#### Data listing:

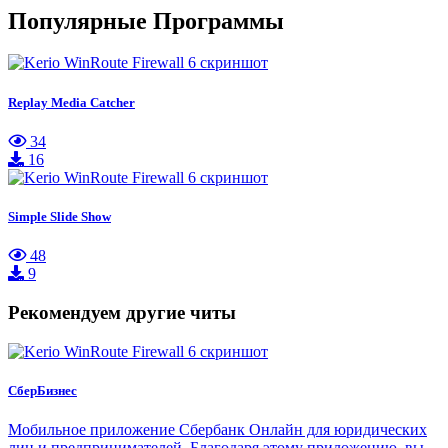
Популярные Программы
Replay Media Catcher
34
16
Simple Slide Show
48
9
Рекомендуем другие читы
СберБизнес
Мобильное приложение Сбербанк Онлайн для юридических
лиц и предпринимателей. Благодаря этому приложению, вы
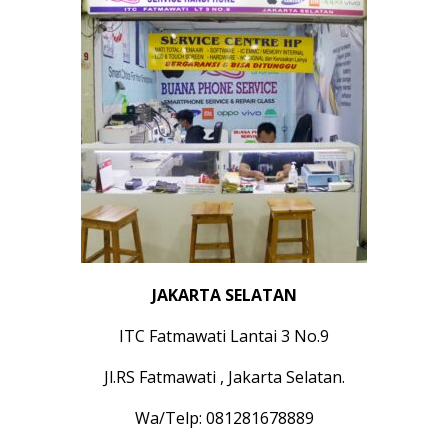
JAKARTA SELATAN
ITC Fatmawati Lantai 3 No.9
Jl.RS Fatmawati , Jakarta Selatan.
Wa/Telp: 081281678889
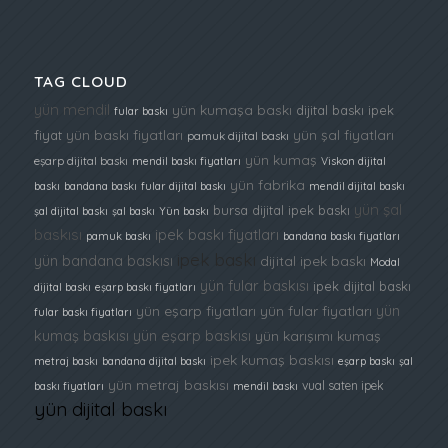
TAG CLOUD
yün mendil
yün kumaşa baskı
dijital baskı ipek
fular baskı
yün baskı fiyatları
yün şal fiyatları
fiyat
pamuk dijital baskı
yün kumaş
eşarp dijital baskı
mendil baskı fiyatları
Viskon dijital
yün fabrika
baskı
bandana baskı
fular dijital baskı
mendil dijital baskı
yün şal
bursa dijital ipek baskı
şal dijital baskı
şal baskı
Yün baskı
baskısı
ipek baskı fiyatları
pamuk baskı
bandana baskı fiyatları
ipek baskı
yün bandana baskısı
dijital ipek baskı
Modal
yün fular baskısı
ipek dijital baskı
dijital baskı
eşarp baskı fiyatları
yün
yün eşarp fiyatları
yün fular fiyatları
fular baskı fiyatları
kumaş baskısı
yün eşarp baskısı
yün karışımı kumaş
ipek kumaş baskısı
metraj baskı
bandana dijital baskı
eşarp baskı
şal
yün metraj baskısı
vual saten ipek
baskı fiyatları
mendil baskı
yün dijital baskı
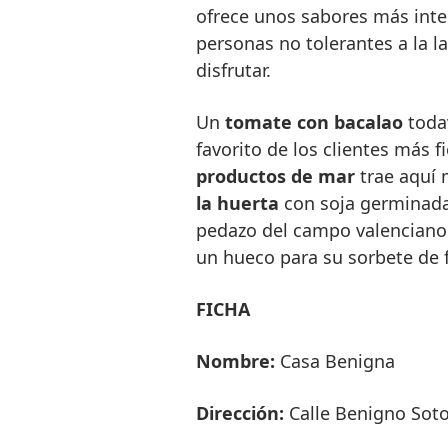
ofrece unos sabores más inten
personas no tolerantes a la l
disfrutar.
Un
tomate con bacalao
todav
favorito de los clientes más f
productos de mar
trae aquí 
la huerta
con soja germinada
pedazo del campo valenciano 
un hueco para su sorbete de 
FICHA
Nombre:
Casa Benigna
Dirección:
Calle Benigno Soto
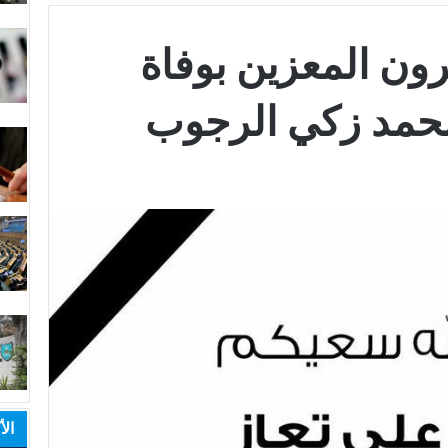
ون المعزين بوفاة
محمد زكي الرجوب
الأ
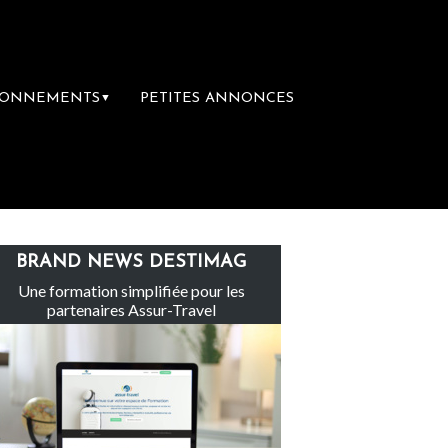
BONNEMENTS
PETITES ANNONCES
▼
Le groupe Sainte-Claire rachète Eden Tour
BRAND NEWS DESTIMAG
Une formation simplifiée pour les
partenaires Assur-Travel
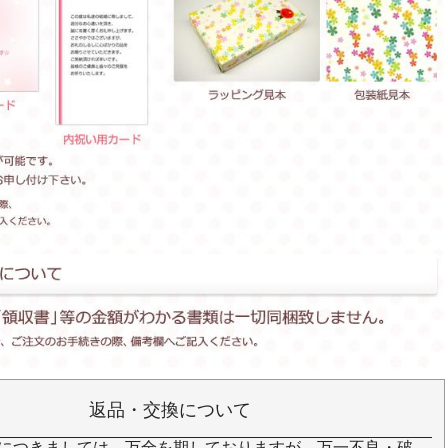
返品・交換について
につきましては、万全を期しておりますが、万一不良・破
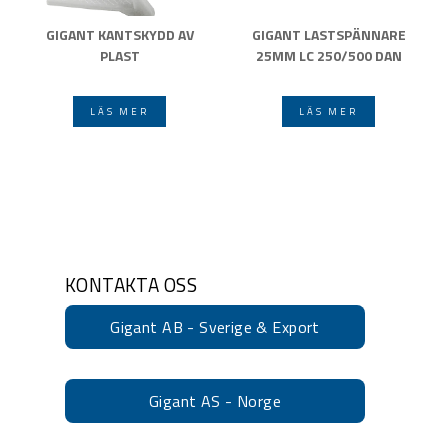
GIGANT KANTSKYDD AV
GIGANT LASTSPÄNNARE
PLAST
25MM LC 250/500 DAN
LÄS MER
LÄS MER
KONTAKTA OSS
Gigant AB - Sverige & Export
Gigant AS - Norge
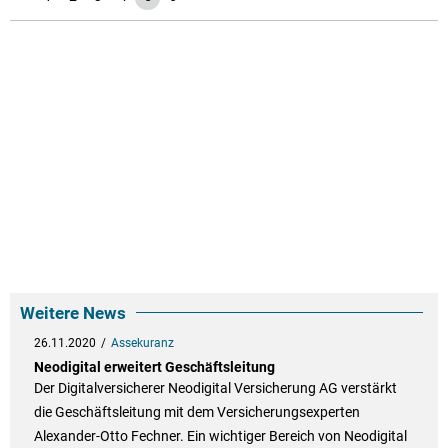
Weitere News
26.11.2020
Assekuranz
Neodigital erweitert Geschäftsleitung
Der Digitalversicherer Neodigital Versicherung AG verstärkt
die Geschäftsleitung mit dem Versicherungsexperten
Alexander-Otto Fechner. Ein wichtiger Bereich von Neodigital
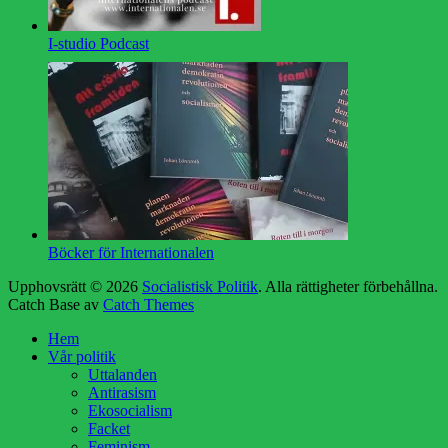
I-studio Podcast
Böcker för Internationalen
Upphovsrätt © 2026
Socialistisk Politik
. Alla rättigheter förbehållna.
Catch Base av
Catch Themes
Rulla
Hem
upp
Vår politik
Uttalanden
Antirasism
Ekosocialism
Facket
Feminism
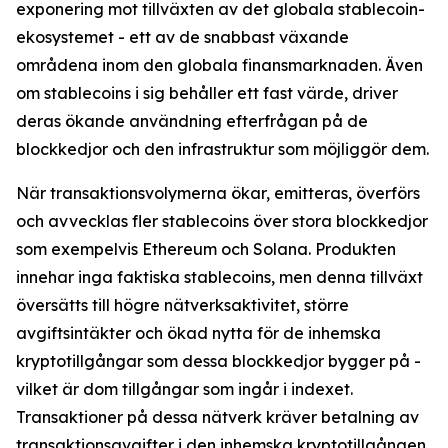
exponering mot tillväxten av det globala stablecoin-
ekosystemet - ett av de snabbast växande
områdena inom den globala finansmarknaden. Även
om stablecoins i sig behåller ett fast värde, driver
deras ökande användning efterfrågan på de
blockkedjor och den infrastruktur som möjliggör dem.
När transaktionsvolymerna ökar, emitteras, överförs
och avvecklas fler stablecoins över stora blockkedjor
som exempelvis Ethereum och Solana. Produkten
innehar inga faktiska stablecoins, men denna tillväxt
översätts till högre nätverksaktivitet, större
avgiftsintäkter och ökad nytta för de inhemska
kryptotillgångar som dessa blockkedjor bygger på -
vilket är dom tillgångar som ingår i indexet.
Transaktioner på dessa nätverk kräver betalning av
transaktionsavgifter i den inhemska kryptotillgången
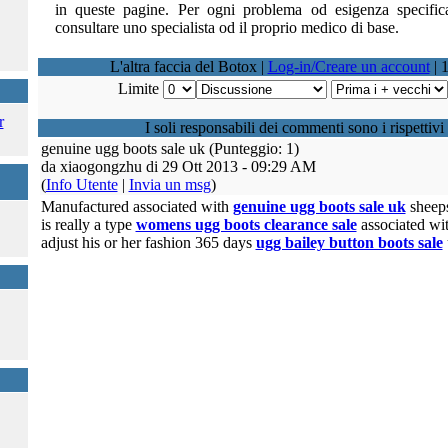
in queste pagine. Per ogni problema od esigenza specifi
consultare uno specialista od il proprio medico di base.
L'altra faccia del Botox
|
Log-in/Creare un account
| 
Limite
r
I soli responsabili dei commenti sono i rispettivi 
genuine ugg boots sale uk
(Punteggio: 1)
da xiaogongzhu di 29 Ott 2013 - 09:29 AM
(
Info Utente
|
Invia un msg
)
Manufactured associated with
genuine ugg boots sale uk
sheeps
is really a type
womens ugg boots clearance sale
associated wi
adjust his or her fashion 365 days
ugg bailey button boots sale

#### Brief:
The copy must match each record exactly, apart from the images, which stay out.

#### Problem solution:
Популярные Программы
Replay Media Catcher
34
16
Simple Slide Show
48
9
Рекомендуем другие читы
СберБизнес
Мобильное приложение Сбербанк Онлайн для юридических
лиц и предпринимателей. Благодаря этому приложению, вы
JAKARTA SELATAN
ITC Fatmawati Lantai 3 No.9
Jl.RS Fatmawati , Jakarta Selatan.
Wa/Telp: 081281678889
TAG CLOUD
yün mendil
yün kumaşa baskı
dijital baskı ipek
fular baskı
yün baskı fiyatları
yün şal fiyatları
fiyat
pamuk dijital baskı
yün kumaş
eşarp dijital baskı
mendil baskı fiyatları
Viskon dijital
yün fabrika
baskı
bandana baskı
fular dijital baskı
mendil dijital baskı
yün şal
bursa dijital ipek baskı
şal dijital baskı
şal baskı
Yün baskı
baskısı
ipek baskı fiyatları
pamuk baskı
bandana baskı fiyatları
ipek baskı
yün bandana baskısı
dijital ipek baskı
Modal
yün fular baskısı
ipek dijital baskı
dijital baskı
eşarp baskı fiyatları
yün
yün eşarp fiyatları
yün fular fiyatları
fular baskı fiyatları
kumaş baskısı
yün eşarp baskısı
yün karışımı kumaş
ipek kumaş baskısı
metraj baskı
bandana dijital baskı
eşarp baskı
şal
yün metraj baskısı
vual saten ipek
baskı fiyatları
mendil baskı
yün dijital baskı
ofrece unos sabores más inten
personas no tolerantes a la l
disfrutar.
Un
tomate con bacalao
todav
favorito de los clientes más f
productos de mar
trae aquí 
la huerta
con soja germinada
pedazo del campo valenciano 
un hueco para su sorbete de 
FICHA
Nombre:
Casa Benigna
Dirección:
Calle Benigno Soto
ون المعزين بوفاة
محمد زكي الرجوب
الأ
BONNEMENTS
PETITES ANNONCES
▼
Le groupe Sainte-Claire rachète Eden Tour
BRAND NEWS DESTIMAG
Une formation simplifiée pour les
partenaires Assur-Travel
返品・交換について
につきましては、万全を期しておりますが、万一不良・破
GIGANT KANTSKYDD AV
GIGANT LASTSPÄNNARE
PLAST
25MM LC 250/500 DAN
LÄS MER
LÄS MER
KONTAKTA OSS
Gigant AB - Sverige & Export
Gigant AS - Norge
Weitere News
26.11.2020
Assekuranz
Neodigital erweitert Geschäftsleitung
Der Digitalversicherer Neodigital Versicherung AG verstärkt
die Geschäftsleitung mit dem Versicherungsexperten
Alexander-Otto Fechner. Ein wichtiger Bereich von Neodigital
I-studio Podcast
Böcker för Internationalen
Upphovsrätt © 2026
Socialistisk Politik
. Alla rättigheter förbehållna.
Catch Base av
Catch Themes
Rulla
Hem
upp
Vår politik
Uttalanden
Antirasism
Ekosocialism
Facket
Feminism
exponering mot tillväxten av det globala stablecoin-
ekosystemet - ett av de snabbast växande
områdena inom den globala finansmarknaden. Även
om stablecoins i sig behåller ett fast värde, driver
deras ökande användning efterfrågan på de
blockkedjor och den infrastruktur som möjliggör dem.
När transaktionsvolymerna ökar, emitteras, överförs
och avvecklas fler stablecoins över stora blockkedjor
som exempelvis Ethereum och Solana. Produkten
innehar inga faktiska stablecoins, men denna tillväxt
översätts till högre nätverksaktivitet, större
avgiftsintäkter och ökad nytta för de inhemska
kryptotillgångar som dessa blockkedjor bygger på -
vilket är dom tillgångar som ingår i indexet.
Transaktioner på dessa nätverk kräver betalning av
transaktionsavgifter i den inhemska kryptotillgången
in queste pagine. Per ogni problema od esigenza specifi
consultare uno specialista od il proprio medico di base.
L'altra faccia del Botox
|
Log-in/Creare un account
| 
Limite
r
I soli responsabili dei commenti sono i rispettivi 
genuine ugg boots sale uk
(Punteggio: 1)
da xiaogongzhu di 29 Ott 2013 - 09:29 AM
(
Info Utente
|
Invia un msg
)
Manufactured associated with
genuine ugg boots sale uk
sheeps
is really a type
womens ugg boots clearance sale
associated wi
adjust his or her fashion 365 days
ugg bailey button boots sale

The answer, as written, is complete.